By Edith Honan
HARRISBURG (Reuters) - As Pennsylvania's deeply indebted capital of Harrisburg weighs a rescue plan proposed by the state, the Pennsylvania Senate passed a bill on Tuesday that could force the city to accept the proposal or face a takeover.
By a vote of 29 to 21, the Senate approved legislation to create a three-member management board to take control of the city if the Harrisburg City Council fails to accept the state's recommendations. The bill has not yet been taken up by the state's lower house.
Earlier this month, a team of state-appointed advisers called upon the city to sell a major money-losing incinerator, renegotiate labor deals, cut jobs, and sell other assets.
The Harrisburg City Council, which has until July 23 to adopt the rescue plan, has requested that Mayor Linda Thompson prepare for bankruptcy as an option of last resort.
A bankruptcy filing could carry a stigma that might freeze Harrisburg, a city of 50,000 people about 100 miles west of Philadelphia, out of the municipal debt market.
State Senator Jeffrey Piccola, a sponsor of the takeover bill, said in a statement that it was a response to the fact the city was still considering a bankruptcy filing.
"We've watched and waited for the city of Harrisburg to act responsibly for over a year. Instead, they have thumbed their noses at the Act 47 program and process," Piccola said.

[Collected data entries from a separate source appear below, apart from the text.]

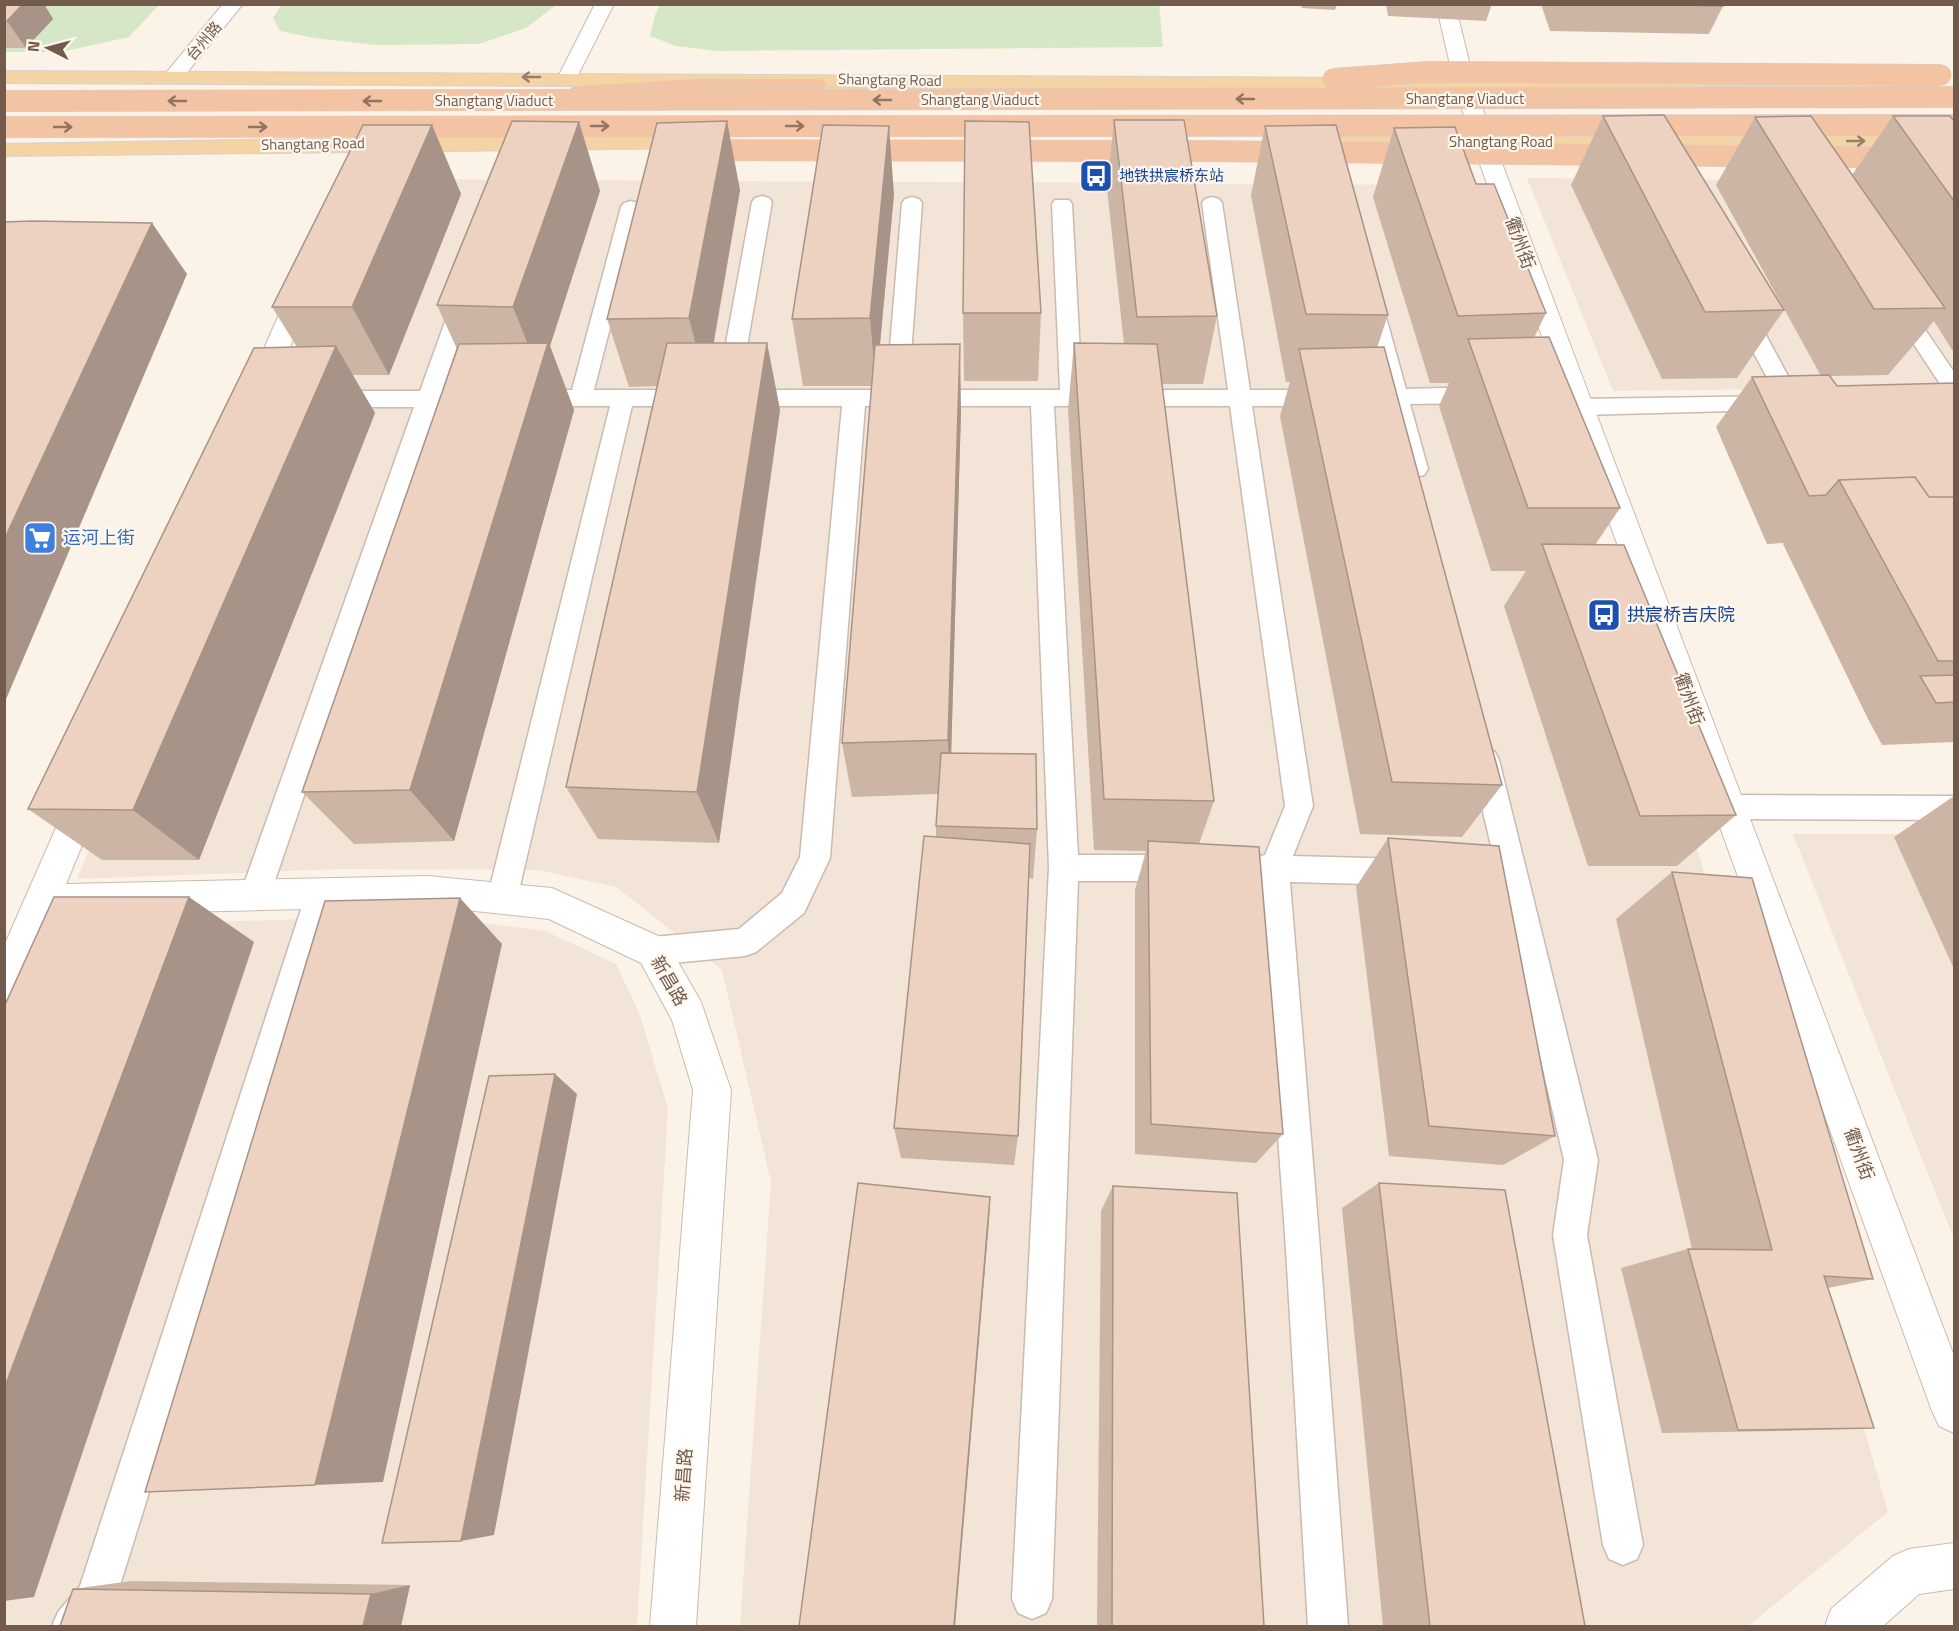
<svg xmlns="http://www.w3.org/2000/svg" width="1959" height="1631" font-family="'Titillium Web','Noto Sans SC',sans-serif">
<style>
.residential{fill:#f2e4d6}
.green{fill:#d5e7c6}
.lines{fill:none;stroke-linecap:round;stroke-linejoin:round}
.service-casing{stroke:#ccbaae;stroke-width:3}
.minor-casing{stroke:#ccbaae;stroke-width:2}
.tertiary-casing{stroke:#ccbaae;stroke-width:2}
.primary-casing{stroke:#d8d1cd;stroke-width:2}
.trunk-casing{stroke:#d8d1cd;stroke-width:2}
.service{fill:#fff;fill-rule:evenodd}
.minor{fill:#fff;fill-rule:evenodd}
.tertiary{fill:#fff;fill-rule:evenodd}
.primary{fill:#f4d4a5;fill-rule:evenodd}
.trunk{fill:#f2c4a4;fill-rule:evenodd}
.trunk-bridge-casing{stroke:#d8d1cd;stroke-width:22;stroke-linecap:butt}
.trunk-bridge{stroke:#f2c4a4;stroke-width:21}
.wall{fill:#cdb5a6}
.shaded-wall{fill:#a79387}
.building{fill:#eed2c1;stroke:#a79387;stroke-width:1.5}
.oneway{stroke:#997f67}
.oneway2{stroke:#927463}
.labels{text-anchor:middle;stroke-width:4.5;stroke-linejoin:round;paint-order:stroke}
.far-street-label{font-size:15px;fill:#725a4d;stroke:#fef7ed}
.far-transit-label{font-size:15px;fill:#164399;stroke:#fef7ed;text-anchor:start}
.street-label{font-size:18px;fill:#725a4d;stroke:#fef7ed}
.shop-label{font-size:18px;fill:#366cbe;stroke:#fef7ed;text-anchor:start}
.transit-label{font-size:18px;fill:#164399;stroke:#fef7ed;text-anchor:start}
</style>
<rect width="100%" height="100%" fill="#fbf3e7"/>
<!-- residential -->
<path class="residential" d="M1527,178L1954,182V387L1613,391Z
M370,179L1461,185L1689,820L1888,1512L1748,1626H740L771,1182L722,970L616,887L538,870L343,869L77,879Z
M1793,834H1954V1239Z
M420,915L545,931L616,964L640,1015L668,1109L637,1626H5V1081L66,927Z"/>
<!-- green -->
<path class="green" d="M282,4H556V5L526,28L479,44L376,45L314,38L280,31L273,18Z
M1159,4L1163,47L718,51L676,46L650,36L655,15L660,5Z
M4,5H159L129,37L61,52H5Z"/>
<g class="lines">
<!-- service casing -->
<g class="service-casing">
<path id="service" d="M762,196L769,198L772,202L741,381L738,386L730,388L722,386L719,381L752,202L755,198Z
M912,197L919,199L922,203L909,383L906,388L898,390L890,388L887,383L902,203L905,199Z
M1212,197L1219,199L1222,203L1250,390H1324L1332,393L1335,398L1332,403L1324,406H1252L1313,806L1293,856L1404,859L1414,863L1419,872L1414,881L1404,885L1290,882L1320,1249L1348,1626H1308L1286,1249L1260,881L1248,877L1243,868L1248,859L1265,855L1285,806L1230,406H1054L1078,855H1179L1189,859L1194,868L1189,877L1179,881H1078L1052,1599L1046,1613L1032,1619L1018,1613L1012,1599L1049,868L1031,406H865L830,858L804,913L756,952L745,956L653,965L642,961L638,951L642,941L653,937L739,929L782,893L800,857L842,406H741L733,403L730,398L733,393L741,390H1060L1052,204L1055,200H1069L1072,204L1082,390H1228L1202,203L1205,199Z
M631,201L638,203L641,207L594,390H691L699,393L702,398L699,403L691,406H632L517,899L513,908L502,912L491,908L487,899L610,406H531L523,403L520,398L523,393L531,390H572L621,207L624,203Z
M464,290L471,292L474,297L442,391H478L486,394L489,399L486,404L478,407H437L270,895L265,904L255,908L245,904L240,895L414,407H327L319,404L316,399L319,394L327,391H420L454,297L457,292Z
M1371,292L1378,294L1381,299L1406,389L1480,387L1488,390L1491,395L1488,400L1480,403L1410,404L1428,469L1424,475L1416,477L1408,475L1404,469L1388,404L1372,402L1369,397L1372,392L1384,389L1361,299L1364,294Z
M1898,298L1905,300L1954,372V395L1946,393L1888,305L1891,300Z
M1742,304L1749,306L1753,311L1802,402L1799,407L1791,410L1783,407L1781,404L1779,407L1771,410L1581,415L1573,412L1570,407L1573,402L1581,399L1777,396L1731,311L1735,306Z
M1485,748L1495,752L1499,760L1598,1160L1587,1235L1643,1545L1637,1559L1623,1565L1609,1559L1603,1545L1553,1235L1564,1160L1471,760L1475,752Z
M1729,795L1954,796V820L1729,819L1719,816L1715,807L1719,798Z
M321,881L331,885L336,894L116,1598L110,1612L98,1626H52L58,1612L80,1586L306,894L311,885Z"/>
</g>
<!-- minor casing -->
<g class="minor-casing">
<path id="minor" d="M223,4H243L180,81H166L163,77L166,73Z
M595,4H614L575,81H561L558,77Z
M1465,80L1472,82L1475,86L1494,142L1588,392L1954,1356V1433L1939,1426L1932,1411L1562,392L1472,142L1455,86L1458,82Z
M302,281L310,284L314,289L273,388L269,394L260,397L251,394L247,388L290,289L294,284Z
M86,783L98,787L102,797L66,884L428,876L552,888L665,939L701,1002L731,1090L696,1626H650L693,1090L672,1020L641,963L549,919L428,906L53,915L17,1000L4,1005V946L74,787Z
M1954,1543V1589L1919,1594L1883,1626H1825L1831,1609L1893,1556L1909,1549Z"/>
</g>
<!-- tertiary casing -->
<g class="tertiary-casing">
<path id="tertiary" d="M1436,4H1455L1475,86L1472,90L1465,92L1458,90L1455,86Z"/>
</g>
<!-- primary casing -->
<g class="primary-casing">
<path id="primary" d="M4,71L1920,81L1927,83L1930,87L1927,91L1920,93L4,83Z
M1314,136H1954V148H1314L1306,147L1303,142L1306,137Z
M696,137L704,138L707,143L704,148L4,156V144L363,138Z"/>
</g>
<!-- trunk casing -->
<g class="trunk-casing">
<path id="trunk" d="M699,79H817L824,81L827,85L824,89L817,91H699L579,98L572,96L569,92L572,88L579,86Z"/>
</g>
<!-- service -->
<use href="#service" class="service"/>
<!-- minor -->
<use href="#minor" class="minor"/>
<!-- tertiary -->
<use href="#tertiary" class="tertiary"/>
<!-- primary -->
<use href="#primary" class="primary"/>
<!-- trunk -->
<use href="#trunk" class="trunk"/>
<!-- trunk-bridge casing -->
<g class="trunk-bridge-casing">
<path id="trunk-bridge" d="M1333,79L1428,72L1941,75
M4,101L1954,97
M4,127L1954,125
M687,150L1201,151L1954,158"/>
</g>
<!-- trunk-bridge -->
<use href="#trunk-bridge" class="trunk-bridge"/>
</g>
<!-- wall -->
<path class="wall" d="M4,4H44L53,19L26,48H4Z
M1301,4H1337L1335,10L1302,8Z
M1386,4H1492L1486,21L1388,16Z
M1541,4H1722L1723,6L1709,34L1550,31Z
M1603,116L1784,310L1737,378L1662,379L1571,185Z
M1893,116L1954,121V353L1934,321L1888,375L1830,376L1837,386L1954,383V742L1882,745L1868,719L1783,544L1784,543L1767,544L1716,427L1752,377L1821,376L1716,185L1755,117L1852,175Z
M1114,120L1217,316L1203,384H1162L1214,801L1199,844L1283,1134L1256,1163L1135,1154V890L1146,851L1094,850L1068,410L1074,343L1124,344L1107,189Z
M579,122L600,191L550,346L574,410L454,841L354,844L302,792L457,349L437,305Z
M432,125L461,194L389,375H352L375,413L199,860H102L28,809L297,347L272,307Z
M1265,126L1388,315L1377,348L1502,785L1462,837L1360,834L1280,416L1290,382H1286L1251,195Z
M1394,128L1476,184L1546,313L1534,338L1620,508L1595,545L1736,815L1677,866H1588L1504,606L1526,571H1491L1439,406L1449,383H1430L1373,197Z
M740,190L714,343H767L780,410L719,843L598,839L566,787L657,386L629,387L607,319Z
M894,194L880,345L961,411L951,754L1037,829L1033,879L1029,878L1018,1136L1014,1165L901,1158L894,1128L936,837V826L938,794L852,797L842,743L872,386H803L792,319Z
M963,313H1041L1038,381H964Z
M1954,796V969L1894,837Z
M1388,838L1555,1136L1503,1165L1389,1156L1356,887Z
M1672,872L1873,1279L1828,1288L1874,1428L1784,1431L1662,1433L1621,1268L1688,1249H1692L1616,919Z
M1379,1183L1585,1626H1383L1342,1208Z
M1113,1186L1264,1626H1097L1101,1211Z
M131,1581L410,1585L401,1626L73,1589Z"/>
<!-- shaded-wall -->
<path class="shaded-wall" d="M23,4H44L53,19L26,48L7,21Z
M727,121L740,190L706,385L689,318Z
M579,122L600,191L550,346L574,410L454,841L410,790L539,372L513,307Z
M432,125L461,194L389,375L352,307Z
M889,126L894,194L876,386L870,318Z
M152,223L187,274L4,704V540Z
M767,343L780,410L719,843L697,792Z
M960,344L961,411L950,794L948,740Z
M336,346L375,413L199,860L133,810Z
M189,897L254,942L34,1597L4,1601V1389Z
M460,898L502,944L383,1482L315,1485Z
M555,1074L577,1094L494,1535L461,1541Z
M990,1197L989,1221L955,1626H954Z
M410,1585L401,1626H363L371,1594Z"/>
<!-- building -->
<path class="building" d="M4,4H23L7,21H4Z
M1635,4H1722L1723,6Z
M1664,115L1784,310L1705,312L1603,116Z
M1811,116L1945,308L1874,309L1755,117Z
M1893,116H1950L1954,121V201Z
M1114,120H1184L1217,316L1137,317Z
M512,121L579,122L513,307L437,305Z
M727,121L689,318L607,319L657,123Z
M965,121L1029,122L1041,313H963Z
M363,125H432L352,307H272Z
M823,125L889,126L870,318L792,319Z
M1336,125L1388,315L1306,314L1265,126Z
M1455,127L1476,184H1494L1546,313L1458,316L1394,128Z
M32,221L152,223L4,540V222Z
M1549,337L1620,508H1528L1468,339Z
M548,343L410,790L302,792L459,344Z
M667,343H767L697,792L566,787Z
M1074,343L1157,344L1214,801L1104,799Z
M960,344L948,740L842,743L875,345Z
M336,346L133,810L28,809L254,348Z
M1384,347L1502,785L1392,782L1299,349Z
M1829,375L1837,386L1954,383V497H1929L1915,477L1839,480L1826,495L1809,496L1752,377Z
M1915,477L1929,497H1954V661H1938L1839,480Z
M1542,544L1624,545L1736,815L1640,816Z
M1954,675V702L1936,703L1920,676Z
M941,753L1036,754L1037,829L936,826Z
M924,836L1030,844L1018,1136L894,1128Z
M1388,838L1499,846L1555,1136L1429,1126Z
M1148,841L1259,847L1283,1134L1151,1124Z
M1672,872L1752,878L1873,1279L1824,1276L1874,1428L1738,1430L1688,1249L1772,1250Z
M54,897H189L4,1389V1007Z
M460,898L315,1485L145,1492L325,901Z
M555,1074L461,1541L382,1543L489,1076Z
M858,1183L990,1197L954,1626H799Z
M1379,1183L1505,1190L1585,1626H1430Z
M1113,1186L1237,1193L1264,1626H1112Z
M73,1589L371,1594L363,1626H60Z"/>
<!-- one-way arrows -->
<defs><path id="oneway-shaft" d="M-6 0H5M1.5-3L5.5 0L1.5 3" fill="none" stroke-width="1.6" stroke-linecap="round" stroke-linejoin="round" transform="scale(1.5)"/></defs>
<g class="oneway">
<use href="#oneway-shaft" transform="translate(531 77) rotate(180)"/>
<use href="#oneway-shaft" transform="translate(1856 141)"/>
</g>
<g class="oneway2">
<use href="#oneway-shaft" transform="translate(1245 99) rotate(180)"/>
<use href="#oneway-shaft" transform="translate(882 100) rotate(180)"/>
<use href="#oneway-shaft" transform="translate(177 101) rotate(180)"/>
<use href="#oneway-shaft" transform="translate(372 101) rotate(180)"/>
<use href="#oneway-shaft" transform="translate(600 126)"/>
<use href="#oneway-shaft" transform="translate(795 126)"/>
<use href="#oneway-shaft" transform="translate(63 127)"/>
<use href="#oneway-shaft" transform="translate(258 127)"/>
</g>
<!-- icons -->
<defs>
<g id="bus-square" transform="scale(1.725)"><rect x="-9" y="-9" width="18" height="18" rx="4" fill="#1a4fb4" stroke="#fef7ed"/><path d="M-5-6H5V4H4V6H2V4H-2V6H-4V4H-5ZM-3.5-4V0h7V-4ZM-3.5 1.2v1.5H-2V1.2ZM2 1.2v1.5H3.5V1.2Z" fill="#fff"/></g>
<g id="supermarket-square" transform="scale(1.725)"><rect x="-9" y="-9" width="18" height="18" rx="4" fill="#3f7fe0" stroke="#fef7ed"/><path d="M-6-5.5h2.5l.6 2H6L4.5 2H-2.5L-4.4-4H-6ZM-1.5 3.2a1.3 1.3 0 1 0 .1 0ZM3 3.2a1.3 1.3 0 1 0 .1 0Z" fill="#fff"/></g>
</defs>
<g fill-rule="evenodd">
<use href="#bus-square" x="1096" y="176"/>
<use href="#supermarket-square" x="40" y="538"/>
<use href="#bus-square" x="1604" y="615"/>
</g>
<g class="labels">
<!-- far-street labels -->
<g class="far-street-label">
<text transform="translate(204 41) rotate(-50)" y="5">台州路</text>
<text transform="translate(890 80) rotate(1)" y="5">Shangtang Road</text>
<text x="1465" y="104">Shangtang Viaduct</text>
<text x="980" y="105">Shangtang Viaduct</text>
<text x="494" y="106">Shangtang Viaduct</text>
<text x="1501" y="147">Shangtang Road</text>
<text transform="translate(313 144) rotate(-1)" y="5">Shangtang Road</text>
</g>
<!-- far-transit labels -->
<g class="far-transit-label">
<text x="1119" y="181">地铁拱宸桥东站</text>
</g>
<!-- street labels -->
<g class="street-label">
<text transform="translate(1520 243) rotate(70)" y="6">衢州街</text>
<text transform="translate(1689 699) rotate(70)" y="6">衢州街</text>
<text transform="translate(669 981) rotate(60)" y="6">新昌路</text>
<text transform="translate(1859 1154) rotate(70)" y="6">衢州街</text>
<text transform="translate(684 1475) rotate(-86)" y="6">新昌路</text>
</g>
<!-- shop labels -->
<g class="shop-label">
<text x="63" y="544">运河上街</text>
</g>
<!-- transit labels -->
<g class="transit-label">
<text x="1627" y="621">拱宸桥吉庆院</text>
</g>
</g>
<!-- border -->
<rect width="1959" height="1631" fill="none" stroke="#725a4d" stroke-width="12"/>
<!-- north arrow -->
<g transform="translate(48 48) rotate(276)" stroke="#fef7ed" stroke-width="4.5" paint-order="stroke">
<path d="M0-4.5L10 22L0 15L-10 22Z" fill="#725a4d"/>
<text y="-9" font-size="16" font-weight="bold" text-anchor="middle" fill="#725a4d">N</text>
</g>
</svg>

Last December, with Harrisburg facing the prospect of bond defaults, deep service cuts, or worse, Pennsylvania officials put Harrisburg under its so-called Act 47 law, which obliges faltering cities to implement plans to ward off Chapter 9 bankruptcy filings.
In a news conference on Tuesday, the mayor said she agreed with most of the Act 47 recommendations and opposes bankruptcy. But she said Piccola "has to respect the publicly elected officials in this city."
At the root of Harrisburg's troubles is a financing scheme to fund its state-of-the-art trash-burning plant, which left the city with roughly $300 million in debt.
The incinerator is owned by the Harrisburg Authority, a separate municipal entity, but the city and the surrounding Dauphin County guarantee much of that debt.